Homework 2 - Cryptography
Due: Friday April 18, 2014 by 11:55pm
Each question is worth 2 points, 20 points total.
- One-time pads are provably secure. Why are one-time pads so rarely used
in practice?
- What is the purpose of the "real-or-random" evaluation of a cryptographic
algorithm?
- Why does combining substitution and transposition (permutation) result
in a higher level of security than either alone?
- DES was extensively in use for over three decades. Do you think AES will
have this sort of staying power? Explain why or why not.
- Explain why encrypting a message then signing it is not secure. Why does
reversing the order (signing then encrypting) provide security?
- What would be the implication of Jane having the same RSA private key as
Bob's RSA public key? Should Jane change her key pair?
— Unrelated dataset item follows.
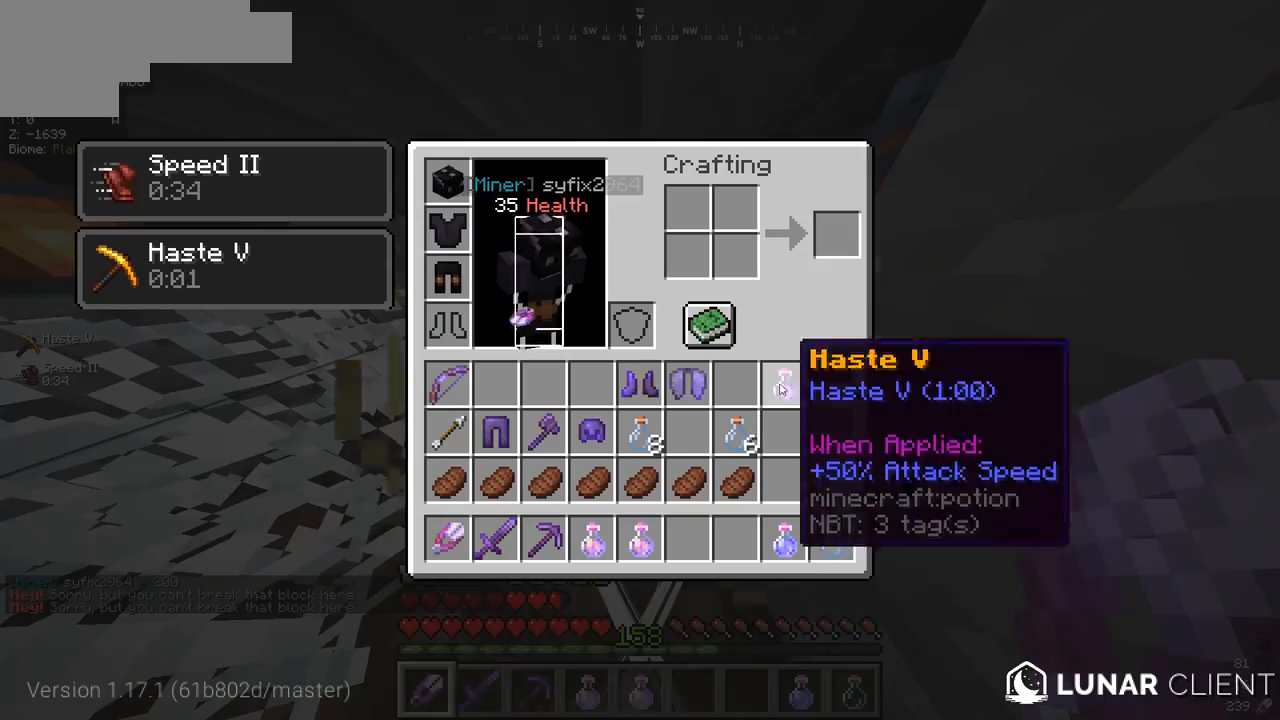
{"keys": ["w"], "mouse": [], "events": [[400, "w", "down"]]}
- When websites post large files for users to download, they want to give the
user some assurance that the file is uncorrupted and has not be substituted
with another file. A common method to do this is to list the MD5 hash on
the website with the download link. Is this any better than just having the
download link? Explain why or why not.
- A classic debate among cryptographers (and conspiracy theorists) is how
vulnerable encryption algorithms should be (or actually are for our
conspiracy theorist friends) to government decryption. Explain why having
a "master key" for an encryption algorithm might be a bad idea from a
purely technological perspective (ignoring the government privacy issues
that would also result from such a key).
- A fundamental cryptographic principle states that all messages must have
redundancy. But redundancy can potentially help a cryptanalyst recover
information from the ciphertext. Consider two forms of redundancy. First,
the initial n bits of the plaintext contain a known pattern. Second, the
final n bits of the message contain a hash over the message. From a
security point of view, are these two equivalent? Explain your answer.
- When using Diffie-Hellman key exchange, why is it difficult to protect
against a man-in-the-middle attack when neither party has any a priori
knowledge of each other, such as the server public key in SSH?